When plunder becomes a way of life for a group of men in a society, over the course of time they create for themselves a legal system that authorizes it and a moral code that glorifies it. – Frederic Bastiat

tgLife happens, and mine has been busy. I could be blogging about all that’s going on, but frankly I’m not in the mood.

I did share a bit a couple of months back, but haven’t felt the need to blab much lately. Yes, on a personal level life is grand; it’s in general, which includes everyone else (those not within my sphere, or spinning away over on the periphery) that has me hunkering down here on PP and instead popping off regularly in 140 characters like  screaming goats at a curry protest.

It’s Trump. Of course it’s Trump! But, then again, it’s so much more than SoCalledPOTUS Tangerine Skidmark Shit-Gibbon. He is vile, and that’s for sure. He’s also insane, stupid, glaringly shallow, ugly, insipid, avaricious, acquisitive, covetous, grasping, materialistic, mercenary, self-indulgent, self-aggrandizing, self- possessed, and … OH! … how I could go on, but a rather new, yet keen awareness of how quickly 140 characters flow by has tempered my use of descriptive adjectives. (You’re welcome.)

So actually it isn’t Trump that set me to raising my hand and my voice and my hackles in outrage at the world we live in now. Nope. It’s the people who allowed this blathering turd to take charge of the United States of America. Voted for him? You are complicit. Vote 3rd party? You are complicit. Didn’t bother to vote? You are complicit. Work in news or any sort of communication or information providing, yet did not bother to drag him down? You are complicit. GOP party faithful letting him slide? You are complicit. Politician of any stripe covering your own ass? You are complicit.

Yep. Anyone who is pulling a punch is helping the setup that has set us ALL up.

As a student of history, and now old enough to have a slice of it under my belt, perspective might have a chance of offering some comfort … if anything like this had ever happened in my lifetime.
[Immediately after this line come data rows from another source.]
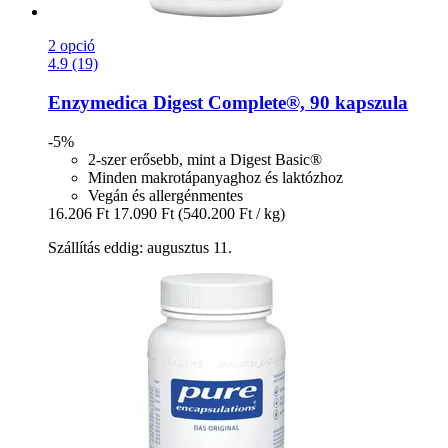
2 opció
4.9 (19)
Enzymedica
Digest Complete®, 90 kapszula
-5%
2-szer erősebb, mint a Digest Basic®
Minden makrotápanyaghoz és laktózhoz
Vegán és allergénmentes
16.206 Ft
17.090 Ft
(540.200 Ft / kg)
Szállítás eddig: augusztus 11.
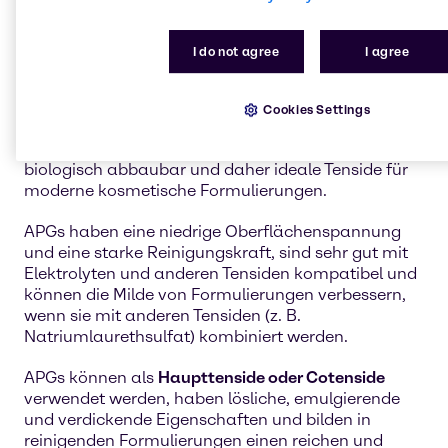
I do not agree
I agree
Tenside
Brenntags
eigenes Sortiment an
Alkylpolyglucosiden
basieren auf natürlichen
Cookies Settings
Fettsäuren und Glucose aus nachwachsenden
Rohstoffen. Sie sind sehr mild sowie leicht
biologisch abbaubar und daher ideale Tenside für
moderne kosmetische Formulierungen.
APGs haben eine niedrige Oberflächenspannung
und eine starke Reinigungskraft, sind sehr gut mit
Elektrolyten und anderen Tensiden kompatibel und
können die Milde von Formulierungen verbessern,
wenn sie mit anderen Tensiden (z. B.
Natriumlaurethsulfat) kombiniert werden.
APGs können als
Haupttenside oder Cotenside
verwendet werden, haben lösliche, emulgierende
und verdickende Eigenschaften und bilden in
reinigenden Formulierungen einen reichen und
But it hasn’t, so when my 30-something friend was disheartened and desperate and terrified of a future that no longer seemed assured to be at least reasonably reasonable asked, “Is this what it felt like back in the ’60s and ’70s?”, I was forced to pull that tiny shred of hopeful rug out from under his feet and admit that, no, putting an end to the Vietnam War and removing Richard Nixon from the Oval Office was NOTHING like what is going on today.

Robert Redford summed this reality up well when he said recently after being asked to equate the “All the President’s Men” days with what is happening today:

… while watching archival footage of the Senate grilling former White House Counsel John Dean in the Watergate Hearings, he had “a realization that made me sad, about something being lost having to do with our country.”

Continued Redford: “What I saw was the panel was made up precisely of both sides, both Democrats and Republicans, all acting as one, trying to get to the truth, and that hit me like a ton of bricks when I revisited. I said, ‘Oh, so there was a time.’

So … not in my time, and not in my place, which is NOT to say this hadn’t happened before.

Cue the DVD of the 1959 film “The Diary of Anne Frank“.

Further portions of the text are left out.